=== Begin Enclosure ===

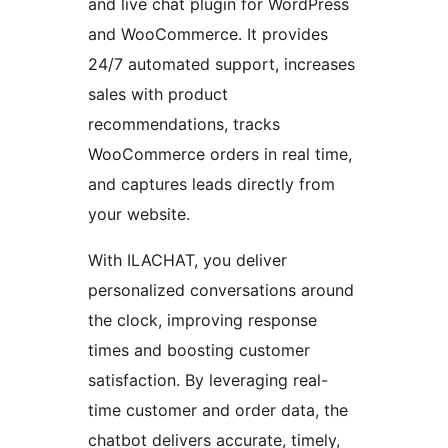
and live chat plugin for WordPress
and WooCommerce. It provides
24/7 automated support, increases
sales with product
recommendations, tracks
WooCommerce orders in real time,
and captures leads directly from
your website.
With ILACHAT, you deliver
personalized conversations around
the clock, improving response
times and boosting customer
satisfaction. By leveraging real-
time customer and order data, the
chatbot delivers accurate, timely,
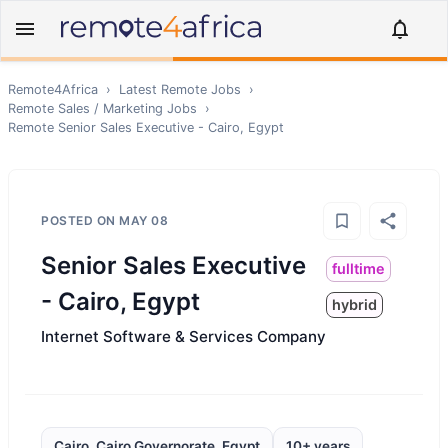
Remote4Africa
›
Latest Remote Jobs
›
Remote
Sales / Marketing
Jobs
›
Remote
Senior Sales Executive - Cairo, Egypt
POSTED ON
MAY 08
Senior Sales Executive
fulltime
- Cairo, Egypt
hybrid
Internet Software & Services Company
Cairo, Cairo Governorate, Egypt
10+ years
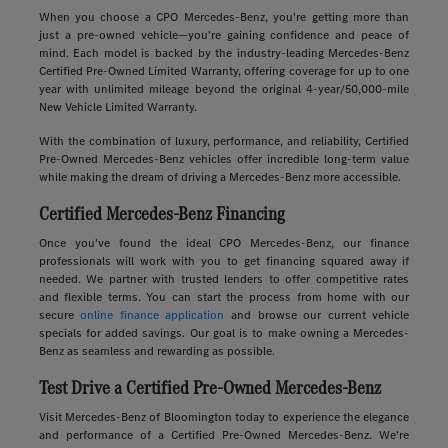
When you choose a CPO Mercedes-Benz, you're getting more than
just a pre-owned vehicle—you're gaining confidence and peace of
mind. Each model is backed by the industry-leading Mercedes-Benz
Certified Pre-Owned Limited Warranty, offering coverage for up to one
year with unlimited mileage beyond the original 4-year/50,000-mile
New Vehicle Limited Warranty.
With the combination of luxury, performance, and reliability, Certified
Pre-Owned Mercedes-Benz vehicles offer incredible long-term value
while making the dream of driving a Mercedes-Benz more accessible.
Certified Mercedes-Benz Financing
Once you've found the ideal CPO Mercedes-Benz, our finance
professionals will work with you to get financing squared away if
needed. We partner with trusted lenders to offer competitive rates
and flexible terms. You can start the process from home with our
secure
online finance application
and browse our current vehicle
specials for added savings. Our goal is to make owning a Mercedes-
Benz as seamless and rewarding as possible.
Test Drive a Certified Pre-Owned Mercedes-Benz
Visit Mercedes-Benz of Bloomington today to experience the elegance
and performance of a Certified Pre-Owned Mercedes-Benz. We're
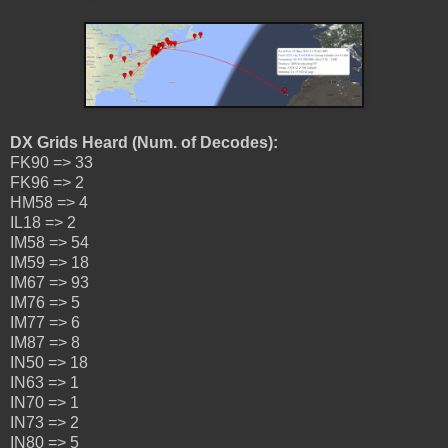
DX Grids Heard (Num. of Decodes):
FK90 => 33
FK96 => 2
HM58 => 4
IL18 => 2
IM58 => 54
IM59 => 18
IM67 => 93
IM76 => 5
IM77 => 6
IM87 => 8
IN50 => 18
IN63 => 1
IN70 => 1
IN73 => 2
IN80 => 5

=== End Enclosure ===

Exercise objective - Reproduce the text of all four records above word for word, leaving out the pictures.

Solution to the problem -
and live chat plugin for WordPress
and WooCommerce. It provides
24/7 automated support, increases
sales with product
recommendations, tracks
WooCommerce orders in real time,
and captures leads directly from
your website.
With ILACHAT, you deliver
personalized conversations around
the clock, improving response
times and boosting customer
satisfaction. By leveraging real-
time customer and order data, the
chatbot delivers accurate, timely,
Remote4Africa
›
Latest Remote Jobs
›
Remote
Sales / Marketing
Jobs
›
Remote
Senior Sales Executive - Cairo, Egypt
POSTED ON
MAY 08
Senior Sales Executive
fulltime
- Cairo, Egypt
hybrid
Internet Software & Services Company
Cairo, Cairo Governorate, Egypt
10+ years
When you choose a CPO Mercedes-Benz, you're getting more than
just a pre-owned vehicle—you're gaining confidence and peace of
mind. Each model is backed by the industry-leading Mercedes-Benz
Certified Pre-Owned Limited Warranty, offering coverage for up to one
year with unlimited mileage beyond the original 4-year/50,000-mile
New Vehicle Limited Warranty.
With the combination of luxury, performance, and reliability, Certified
Pre-Owned Mercedes-Benz vehicles offer incredible long-term value
while making the dream of driving a Mercedes-Benz more accessible.
Certified Mercedes-Benz Financing
Once you've found the ideal CPO Mercedes-Benz, our finance
professionals will work with you to get financing squared away if
needed. We partner with trusted lenders to offer competitive rates
and flexible terms. You can start the process from home with our
secure
online finance application
and browse our current vehicle
specials for added savings. Our goal is to make owning a Mercedes-
Benz as seamless and rewarding as possible.
Test Drive a Certified Pre-Owned Mercedes-Benz
Visit Mercedes-Benz of Bloomington today to experience the elegance
and performance of a Certified Pre-Owned Mercedes-Benz. We're
DX Grids Heard (Num. of Decodes):
FK90 => 33
FK96 => 2
HM58 => 4
IL18 => 2
IM58 => 54
IM59 => 18
IM67 => 93
IM76 => 5
IM77 => 6
IM87 => 8
IN50 => 18
IN63 => 1
IN70 => 1
IN73 => 2
IN80 => 5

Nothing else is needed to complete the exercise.